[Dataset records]
※ ※ ※

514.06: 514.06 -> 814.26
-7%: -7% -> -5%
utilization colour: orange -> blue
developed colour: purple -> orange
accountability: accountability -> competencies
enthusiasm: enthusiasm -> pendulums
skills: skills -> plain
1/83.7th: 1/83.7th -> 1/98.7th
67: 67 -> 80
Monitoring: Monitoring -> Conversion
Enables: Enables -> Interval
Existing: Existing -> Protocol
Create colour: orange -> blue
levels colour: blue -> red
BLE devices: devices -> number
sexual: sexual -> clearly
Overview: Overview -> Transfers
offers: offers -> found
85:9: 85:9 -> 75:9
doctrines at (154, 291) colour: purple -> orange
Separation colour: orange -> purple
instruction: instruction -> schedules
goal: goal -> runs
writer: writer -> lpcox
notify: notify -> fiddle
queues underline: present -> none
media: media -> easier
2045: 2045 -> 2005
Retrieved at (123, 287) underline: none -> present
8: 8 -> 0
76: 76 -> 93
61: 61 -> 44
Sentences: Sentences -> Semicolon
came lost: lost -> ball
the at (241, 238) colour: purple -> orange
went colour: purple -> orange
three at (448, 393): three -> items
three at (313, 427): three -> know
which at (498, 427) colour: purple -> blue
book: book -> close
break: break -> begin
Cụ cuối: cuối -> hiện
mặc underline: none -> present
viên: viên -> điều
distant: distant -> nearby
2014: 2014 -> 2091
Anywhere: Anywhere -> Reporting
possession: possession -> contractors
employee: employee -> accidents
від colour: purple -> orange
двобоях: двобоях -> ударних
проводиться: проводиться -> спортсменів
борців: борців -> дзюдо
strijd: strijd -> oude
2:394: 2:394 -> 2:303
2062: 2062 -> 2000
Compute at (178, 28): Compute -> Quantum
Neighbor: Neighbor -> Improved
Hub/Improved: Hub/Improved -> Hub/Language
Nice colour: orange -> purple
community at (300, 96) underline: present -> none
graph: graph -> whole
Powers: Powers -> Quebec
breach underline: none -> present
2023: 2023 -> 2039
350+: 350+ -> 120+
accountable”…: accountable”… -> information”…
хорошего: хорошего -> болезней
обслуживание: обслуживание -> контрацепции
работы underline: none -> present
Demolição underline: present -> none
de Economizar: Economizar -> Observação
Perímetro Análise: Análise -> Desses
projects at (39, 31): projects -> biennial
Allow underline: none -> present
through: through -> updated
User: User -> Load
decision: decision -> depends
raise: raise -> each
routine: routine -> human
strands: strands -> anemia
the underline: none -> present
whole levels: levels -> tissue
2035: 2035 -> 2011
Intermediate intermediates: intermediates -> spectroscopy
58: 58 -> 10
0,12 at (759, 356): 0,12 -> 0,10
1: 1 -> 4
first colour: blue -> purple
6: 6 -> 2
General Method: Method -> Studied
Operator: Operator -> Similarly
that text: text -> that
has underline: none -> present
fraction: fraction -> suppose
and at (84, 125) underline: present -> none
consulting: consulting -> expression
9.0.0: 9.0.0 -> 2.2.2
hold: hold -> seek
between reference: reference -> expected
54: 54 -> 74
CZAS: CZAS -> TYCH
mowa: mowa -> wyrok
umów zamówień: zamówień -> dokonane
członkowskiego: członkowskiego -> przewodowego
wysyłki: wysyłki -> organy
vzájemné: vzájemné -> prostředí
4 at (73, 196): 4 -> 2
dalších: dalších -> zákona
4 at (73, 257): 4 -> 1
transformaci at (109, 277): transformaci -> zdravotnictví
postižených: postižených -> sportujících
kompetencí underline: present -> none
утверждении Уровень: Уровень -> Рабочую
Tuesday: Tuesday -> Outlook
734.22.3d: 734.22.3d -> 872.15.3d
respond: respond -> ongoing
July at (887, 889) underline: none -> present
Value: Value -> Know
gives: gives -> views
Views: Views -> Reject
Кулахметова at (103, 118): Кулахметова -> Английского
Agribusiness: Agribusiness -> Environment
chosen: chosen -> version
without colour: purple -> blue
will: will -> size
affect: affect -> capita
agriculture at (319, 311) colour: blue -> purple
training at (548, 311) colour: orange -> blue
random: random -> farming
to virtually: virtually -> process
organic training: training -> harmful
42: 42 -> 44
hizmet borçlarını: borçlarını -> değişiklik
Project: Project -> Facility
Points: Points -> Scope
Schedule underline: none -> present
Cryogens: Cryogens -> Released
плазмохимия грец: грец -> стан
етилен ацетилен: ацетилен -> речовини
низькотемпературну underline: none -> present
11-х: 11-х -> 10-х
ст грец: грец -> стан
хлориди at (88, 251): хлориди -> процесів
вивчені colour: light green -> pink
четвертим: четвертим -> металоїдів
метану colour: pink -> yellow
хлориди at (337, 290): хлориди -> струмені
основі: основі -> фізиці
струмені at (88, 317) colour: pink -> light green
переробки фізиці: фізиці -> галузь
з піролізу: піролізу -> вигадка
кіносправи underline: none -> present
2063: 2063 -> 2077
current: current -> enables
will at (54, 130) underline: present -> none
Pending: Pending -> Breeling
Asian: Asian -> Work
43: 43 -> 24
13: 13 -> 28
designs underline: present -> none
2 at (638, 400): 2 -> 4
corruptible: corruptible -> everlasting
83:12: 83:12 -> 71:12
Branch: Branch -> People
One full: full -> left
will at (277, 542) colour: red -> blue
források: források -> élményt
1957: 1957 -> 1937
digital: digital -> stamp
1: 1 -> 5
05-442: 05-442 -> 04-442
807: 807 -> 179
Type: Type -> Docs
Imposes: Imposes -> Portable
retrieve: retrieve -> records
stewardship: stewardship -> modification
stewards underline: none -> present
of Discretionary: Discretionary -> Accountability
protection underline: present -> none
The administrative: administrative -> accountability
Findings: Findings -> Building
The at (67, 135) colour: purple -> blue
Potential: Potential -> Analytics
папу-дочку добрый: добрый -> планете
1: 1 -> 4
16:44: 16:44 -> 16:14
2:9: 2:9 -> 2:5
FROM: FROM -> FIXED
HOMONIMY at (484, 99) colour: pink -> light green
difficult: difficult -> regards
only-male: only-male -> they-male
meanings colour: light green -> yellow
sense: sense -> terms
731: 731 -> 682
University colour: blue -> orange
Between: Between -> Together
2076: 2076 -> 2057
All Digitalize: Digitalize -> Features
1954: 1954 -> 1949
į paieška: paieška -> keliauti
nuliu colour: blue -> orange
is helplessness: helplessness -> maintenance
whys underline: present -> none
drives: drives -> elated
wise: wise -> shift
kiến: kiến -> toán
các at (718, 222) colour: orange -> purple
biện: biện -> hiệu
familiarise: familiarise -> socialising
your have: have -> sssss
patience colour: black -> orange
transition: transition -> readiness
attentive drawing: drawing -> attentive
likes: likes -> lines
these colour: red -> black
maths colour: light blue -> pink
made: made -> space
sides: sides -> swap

※ ※ ※

REQUEST: Copy the records word for word, starting with the first line and ending with the line that contains "BLE devices: devices -> number".

IN RESPONSE:
514.06: 514.06 -> 814.26
-7%: -7% -> -5%
utilization colour: orange -> blue
developed colour: purple -> orange
accountability: accountability -> competencies
enthusiasm: enthusiasm -> pendulums
skills: skills -> plain
1/83.7th: 1/83.7th -> 1/98.7th
67: 67 -> 80
Monitoring: Monitoring -> Conversion
Enables: Enables -> Interval
Existing: Existing -> Protocol
Create colour: orange -> blue
levels colour: blue -> red
BLE devices: devices -> number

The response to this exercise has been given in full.